== Exercise requirements ==
Given the entries that follow, write out exactly the lines starting at the one containing "99: (1329, 139)" and ending at the one containing "119: (1365, 931)", both ends included, and only those.

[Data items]
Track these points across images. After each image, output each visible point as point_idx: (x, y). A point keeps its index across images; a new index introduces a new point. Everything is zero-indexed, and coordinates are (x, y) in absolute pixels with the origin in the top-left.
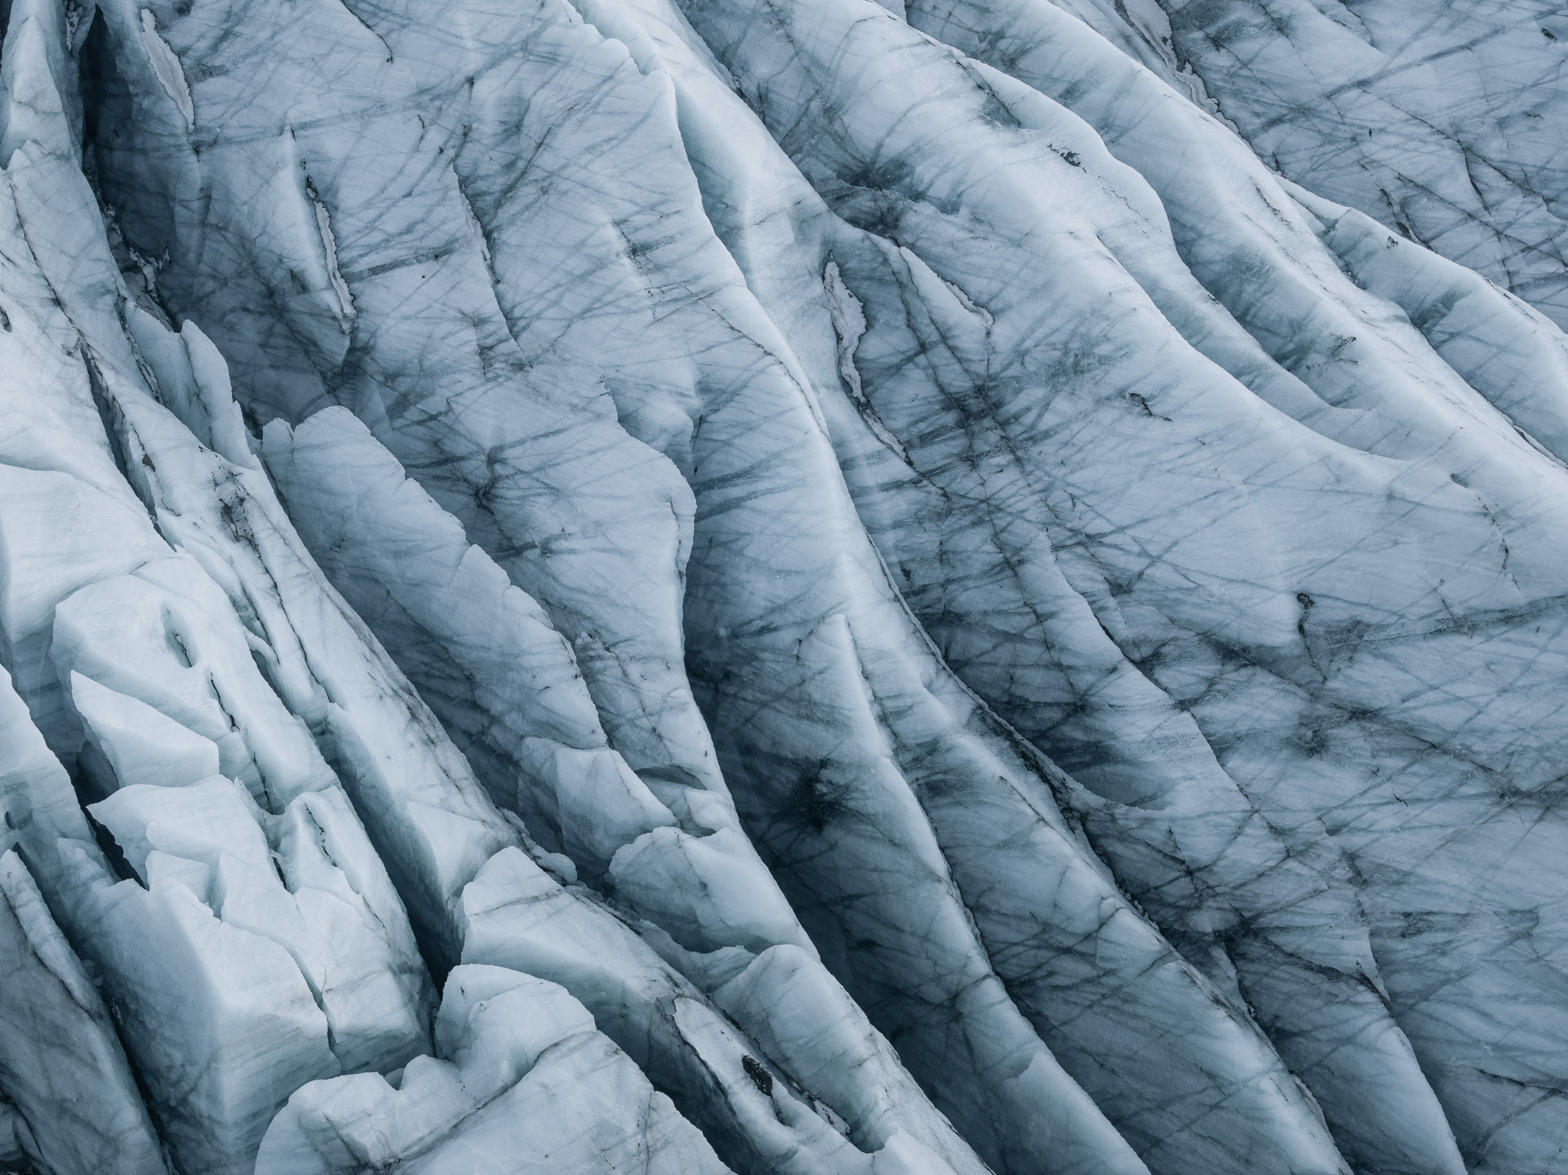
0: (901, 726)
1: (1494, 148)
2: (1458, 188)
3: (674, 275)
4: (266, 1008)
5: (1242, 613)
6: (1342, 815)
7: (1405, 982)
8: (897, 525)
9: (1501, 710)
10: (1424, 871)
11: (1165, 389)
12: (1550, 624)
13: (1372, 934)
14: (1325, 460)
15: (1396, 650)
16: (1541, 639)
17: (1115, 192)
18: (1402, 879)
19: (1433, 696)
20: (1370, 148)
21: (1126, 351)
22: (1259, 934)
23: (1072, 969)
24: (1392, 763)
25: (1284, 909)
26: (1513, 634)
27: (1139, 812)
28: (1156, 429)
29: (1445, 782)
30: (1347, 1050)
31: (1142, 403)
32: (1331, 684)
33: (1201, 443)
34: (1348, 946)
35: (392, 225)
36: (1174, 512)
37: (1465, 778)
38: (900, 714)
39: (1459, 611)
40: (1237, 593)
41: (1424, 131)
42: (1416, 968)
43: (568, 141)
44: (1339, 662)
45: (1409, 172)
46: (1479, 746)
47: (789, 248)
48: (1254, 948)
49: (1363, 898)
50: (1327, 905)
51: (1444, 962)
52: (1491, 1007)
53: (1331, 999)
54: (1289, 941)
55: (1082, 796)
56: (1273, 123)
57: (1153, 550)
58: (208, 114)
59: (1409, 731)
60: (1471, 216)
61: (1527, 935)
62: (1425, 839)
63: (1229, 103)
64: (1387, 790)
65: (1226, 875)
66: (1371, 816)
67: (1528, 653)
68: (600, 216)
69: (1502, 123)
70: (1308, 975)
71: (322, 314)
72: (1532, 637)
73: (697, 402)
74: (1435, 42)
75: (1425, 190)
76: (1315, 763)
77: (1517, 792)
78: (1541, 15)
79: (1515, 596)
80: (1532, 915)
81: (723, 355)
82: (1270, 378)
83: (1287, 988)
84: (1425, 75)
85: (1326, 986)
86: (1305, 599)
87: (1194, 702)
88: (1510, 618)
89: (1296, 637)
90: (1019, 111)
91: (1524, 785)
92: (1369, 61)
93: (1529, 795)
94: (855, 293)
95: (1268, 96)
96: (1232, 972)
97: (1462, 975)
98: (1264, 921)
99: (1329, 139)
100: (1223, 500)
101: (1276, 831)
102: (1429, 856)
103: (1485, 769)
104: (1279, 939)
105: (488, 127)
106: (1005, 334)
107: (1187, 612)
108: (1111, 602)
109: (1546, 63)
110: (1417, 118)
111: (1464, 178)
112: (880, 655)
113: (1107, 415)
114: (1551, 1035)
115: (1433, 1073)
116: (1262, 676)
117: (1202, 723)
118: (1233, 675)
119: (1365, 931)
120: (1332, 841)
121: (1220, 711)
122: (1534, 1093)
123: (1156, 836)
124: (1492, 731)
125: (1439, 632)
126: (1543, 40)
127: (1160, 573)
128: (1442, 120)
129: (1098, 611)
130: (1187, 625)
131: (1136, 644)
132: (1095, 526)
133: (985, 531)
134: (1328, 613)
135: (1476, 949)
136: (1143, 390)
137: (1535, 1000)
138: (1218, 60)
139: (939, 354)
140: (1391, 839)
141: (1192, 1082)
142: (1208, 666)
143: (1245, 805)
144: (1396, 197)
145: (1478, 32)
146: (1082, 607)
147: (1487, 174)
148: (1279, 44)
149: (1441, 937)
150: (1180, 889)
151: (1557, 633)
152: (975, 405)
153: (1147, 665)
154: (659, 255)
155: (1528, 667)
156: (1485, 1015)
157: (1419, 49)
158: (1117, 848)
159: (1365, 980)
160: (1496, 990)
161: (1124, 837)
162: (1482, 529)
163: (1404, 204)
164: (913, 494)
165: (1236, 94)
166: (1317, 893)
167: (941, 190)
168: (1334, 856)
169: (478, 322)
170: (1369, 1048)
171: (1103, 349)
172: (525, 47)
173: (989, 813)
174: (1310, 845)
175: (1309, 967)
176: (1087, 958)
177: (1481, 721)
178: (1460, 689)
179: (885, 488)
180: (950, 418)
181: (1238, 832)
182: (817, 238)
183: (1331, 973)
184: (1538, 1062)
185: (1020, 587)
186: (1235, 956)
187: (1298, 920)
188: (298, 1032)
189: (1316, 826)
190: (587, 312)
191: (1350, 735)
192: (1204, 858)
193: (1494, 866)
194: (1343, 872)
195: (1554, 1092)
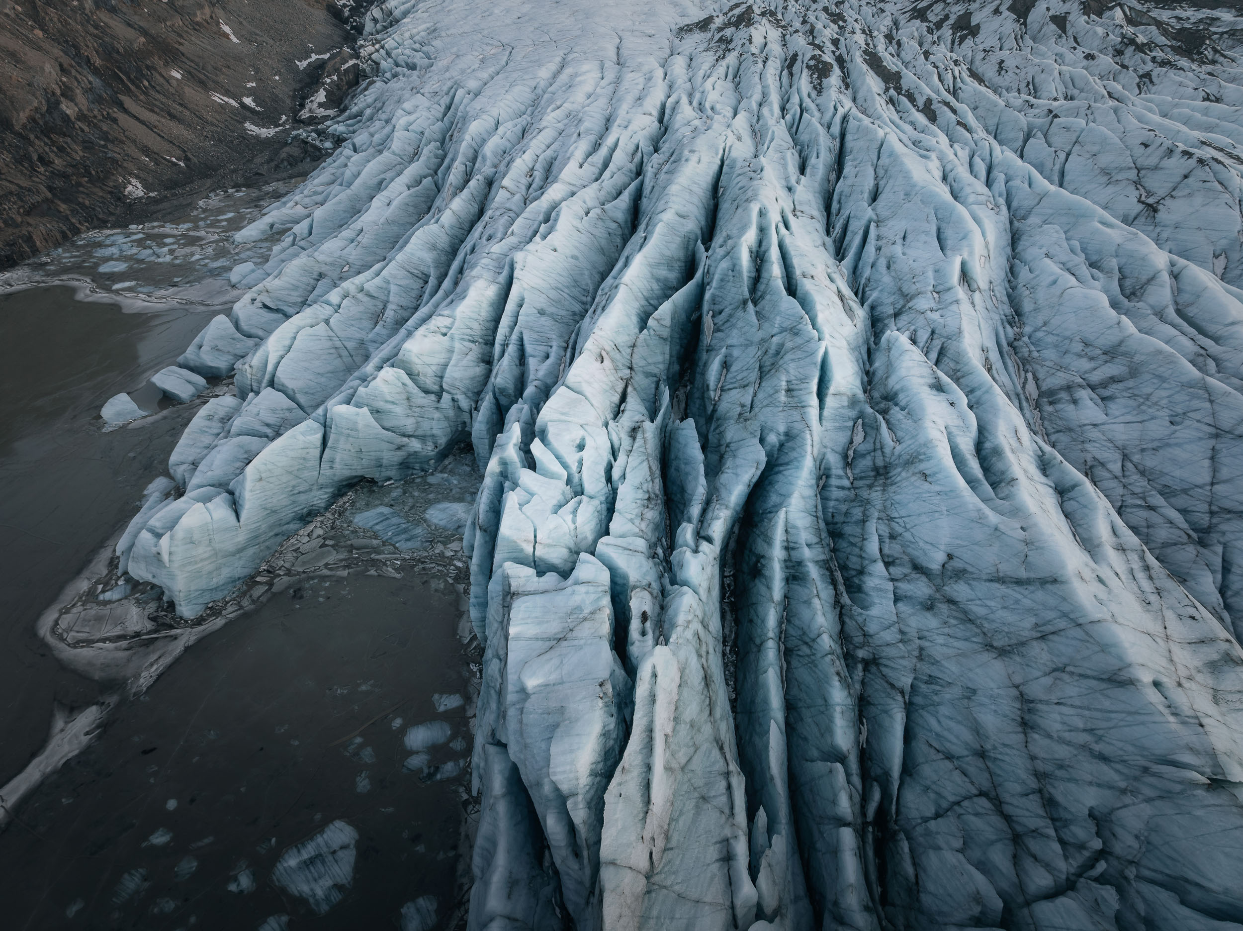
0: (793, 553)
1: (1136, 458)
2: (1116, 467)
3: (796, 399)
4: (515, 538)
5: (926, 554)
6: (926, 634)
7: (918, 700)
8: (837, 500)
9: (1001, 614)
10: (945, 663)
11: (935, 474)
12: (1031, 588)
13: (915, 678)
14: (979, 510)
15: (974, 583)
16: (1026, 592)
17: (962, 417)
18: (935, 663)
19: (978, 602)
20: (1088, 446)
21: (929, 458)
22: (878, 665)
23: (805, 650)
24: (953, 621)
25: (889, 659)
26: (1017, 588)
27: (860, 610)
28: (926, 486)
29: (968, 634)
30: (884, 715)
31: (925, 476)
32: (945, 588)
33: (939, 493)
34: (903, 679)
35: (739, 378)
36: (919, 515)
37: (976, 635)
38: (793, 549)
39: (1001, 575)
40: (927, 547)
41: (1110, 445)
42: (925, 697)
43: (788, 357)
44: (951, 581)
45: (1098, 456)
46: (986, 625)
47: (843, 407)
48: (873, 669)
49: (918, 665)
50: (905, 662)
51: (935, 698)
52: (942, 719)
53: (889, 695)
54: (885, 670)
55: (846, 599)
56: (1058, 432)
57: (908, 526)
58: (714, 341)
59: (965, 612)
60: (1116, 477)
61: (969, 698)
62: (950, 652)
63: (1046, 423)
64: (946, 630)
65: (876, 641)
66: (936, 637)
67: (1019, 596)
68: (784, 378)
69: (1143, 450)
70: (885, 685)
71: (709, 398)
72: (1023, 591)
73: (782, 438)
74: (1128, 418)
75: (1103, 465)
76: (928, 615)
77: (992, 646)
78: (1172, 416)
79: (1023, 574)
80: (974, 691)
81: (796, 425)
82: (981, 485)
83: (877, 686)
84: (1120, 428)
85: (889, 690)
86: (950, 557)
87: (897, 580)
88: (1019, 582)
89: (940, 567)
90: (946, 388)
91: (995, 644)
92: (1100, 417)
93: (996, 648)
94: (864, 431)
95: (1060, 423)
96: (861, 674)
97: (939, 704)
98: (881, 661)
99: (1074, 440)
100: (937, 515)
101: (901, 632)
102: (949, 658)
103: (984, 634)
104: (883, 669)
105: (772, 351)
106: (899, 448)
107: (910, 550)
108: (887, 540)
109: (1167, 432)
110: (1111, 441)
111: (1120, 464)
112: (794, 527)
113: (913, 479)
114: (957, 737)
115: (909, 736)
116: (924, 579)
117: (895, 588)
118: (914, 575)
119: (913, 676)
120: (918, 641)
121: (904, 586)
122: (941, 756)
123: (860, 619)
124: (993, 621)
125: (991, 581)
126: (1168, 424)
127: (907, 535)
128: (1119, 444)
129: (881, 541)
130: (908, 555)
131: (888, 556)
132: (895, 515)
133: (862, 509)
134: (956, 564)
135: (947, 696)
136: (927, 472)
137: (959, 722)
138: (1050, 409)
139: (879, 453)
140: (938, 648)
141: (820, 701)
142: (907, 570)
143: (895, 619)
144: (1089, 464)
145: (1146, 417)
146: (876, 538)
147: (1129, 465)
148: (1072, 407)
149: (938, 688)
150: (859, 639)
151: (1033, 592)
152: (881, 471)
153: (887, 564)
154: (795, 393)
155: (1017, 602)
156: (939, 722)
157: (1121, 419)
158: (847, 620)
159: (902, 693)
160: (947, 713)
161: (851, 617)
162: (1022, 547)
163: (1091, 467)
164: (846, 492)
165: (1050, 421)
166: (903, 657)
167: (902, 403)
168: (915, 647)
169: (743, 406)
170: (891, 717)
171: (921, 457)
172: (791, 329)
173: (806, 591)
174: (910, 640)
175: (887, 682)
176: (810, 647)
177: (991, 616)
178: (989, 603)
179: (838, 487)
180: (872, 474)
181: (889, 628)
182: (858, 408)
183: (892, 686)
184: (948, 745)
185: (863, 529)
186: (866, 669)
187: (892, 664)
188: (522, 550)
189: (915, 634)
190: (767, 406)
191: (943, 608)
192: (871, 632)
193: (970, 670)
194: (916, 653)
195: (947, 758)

== Solution ==
99: (1329, 139)
100: (1223, 500)
101: (1276, 831)
102: (1429, 856)
103: (1485, 769)
104: (1279, 939)
105: (488, 127)
106: (1005, 334)
107: (1187, 612)
108: (1111, 602)
109: (1546, 63)
110: (1417, 118)
111: (1464, 178)
112: (880, 655)
113: (1107, 415)
114: (1551, 1035)
115: (1433, 1073)
116: (1262, 676)
117: (1202, 723)
118: (1233, 675)
119: (1365, 931)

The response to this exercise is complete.